I have an LLC where I was raising angel investor money and ran into a few folks who wanted to change it to an S-Corp because case law is more established in terms of payouts and equity/ownership. We ultimately decided to keep the LLC structure but write in the changes to the Operating Agreement so there would be no mistaking who owned what and how and when they would get paid. My venture capital contacts said they wouldn't even look at it as an LLC and discussions would start on the premise that the company was converted to an S-Corp; but VC isn't interested in investments under a few million.

To change from LLC to S-Corp, I believe that every single member of the LLC must agree in writing to the terms. If it's just 2-3 people, no problem. If you've got 20+ it could be a problem as even a single person can prevent the conversion.
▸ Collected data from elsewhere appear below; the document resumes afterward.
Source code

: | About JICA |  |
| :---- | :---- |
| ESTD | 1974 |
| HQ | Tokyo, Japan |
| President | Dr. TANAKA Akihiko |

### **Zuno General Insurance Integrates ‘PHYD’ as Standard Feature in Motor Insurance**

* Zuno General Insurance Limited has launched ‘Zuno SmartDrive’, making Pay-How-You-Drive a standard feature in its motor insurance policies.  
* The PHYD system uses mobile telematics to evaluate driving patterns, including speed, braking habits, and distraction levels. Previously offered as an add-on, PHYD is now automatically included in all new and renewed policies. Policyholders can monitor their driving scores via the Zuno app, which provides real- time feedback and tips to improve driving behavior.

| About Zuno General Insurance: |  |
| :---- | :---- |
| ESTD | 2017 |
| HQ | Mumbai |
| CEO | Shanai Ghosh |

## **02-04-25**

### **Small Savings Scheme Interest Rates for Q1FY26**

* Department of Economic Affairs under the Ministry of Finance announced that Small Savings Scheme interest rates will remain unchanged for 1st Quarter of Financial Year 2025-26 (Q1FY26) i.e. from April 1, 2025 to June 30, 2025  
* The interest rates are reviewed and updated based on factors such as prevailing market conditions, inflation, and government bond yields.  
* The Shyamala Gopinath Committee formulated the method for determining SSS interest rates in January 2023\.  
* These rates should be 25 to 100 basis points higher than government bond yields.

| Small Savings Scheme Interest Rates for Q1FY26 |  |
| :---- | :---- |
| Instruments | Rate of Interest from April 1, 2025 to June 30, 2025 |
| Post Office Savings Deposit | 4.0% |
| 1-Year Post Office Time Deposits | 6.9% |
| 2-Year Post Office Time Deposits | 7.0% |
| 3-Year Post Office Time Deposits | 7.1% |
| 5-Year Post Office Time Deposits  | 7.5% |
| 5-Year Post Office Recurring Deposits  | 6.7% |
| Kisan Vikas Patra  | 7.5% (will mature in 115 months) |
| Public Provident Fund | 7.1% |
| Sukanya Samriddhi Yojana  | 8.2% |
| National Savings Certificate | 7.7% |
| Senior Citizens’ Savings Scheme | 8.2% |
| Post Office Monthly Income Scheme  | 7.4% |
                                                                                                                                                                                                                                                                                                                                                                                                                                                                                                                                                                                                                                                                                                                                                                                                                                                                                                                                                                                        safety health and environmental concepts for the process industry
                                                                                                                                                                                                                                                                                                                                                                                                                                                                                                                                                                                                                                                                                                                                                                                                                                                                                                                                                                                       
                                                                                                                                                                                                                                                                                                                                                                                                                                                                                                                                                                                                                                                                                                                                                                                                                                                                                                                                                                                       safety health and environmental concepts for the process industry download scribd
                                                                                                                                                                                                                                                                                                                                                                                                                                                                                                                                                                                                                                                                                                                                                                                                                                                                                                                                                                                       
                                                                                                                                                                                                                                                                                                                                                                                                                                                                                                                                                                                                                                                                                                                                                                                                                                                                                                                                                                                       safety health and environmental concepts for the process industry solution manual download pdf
There is also the issue of asking the IRS to treat your LLC as a corporation; this may functionally resolve the problems above, but again, the investors I've spoken to don't really want to deal with an LLC and you've got enough hurdles to jump through in getting their money without having to convince them of the LLC benefits.

So, it would certainly seem viable to start an LLC and if it gets bigger / better, convert down the road if necessary. But, the more money, time and effort that get tied up into the LLC, the more complicated (and expensive) the conversion is likely to be!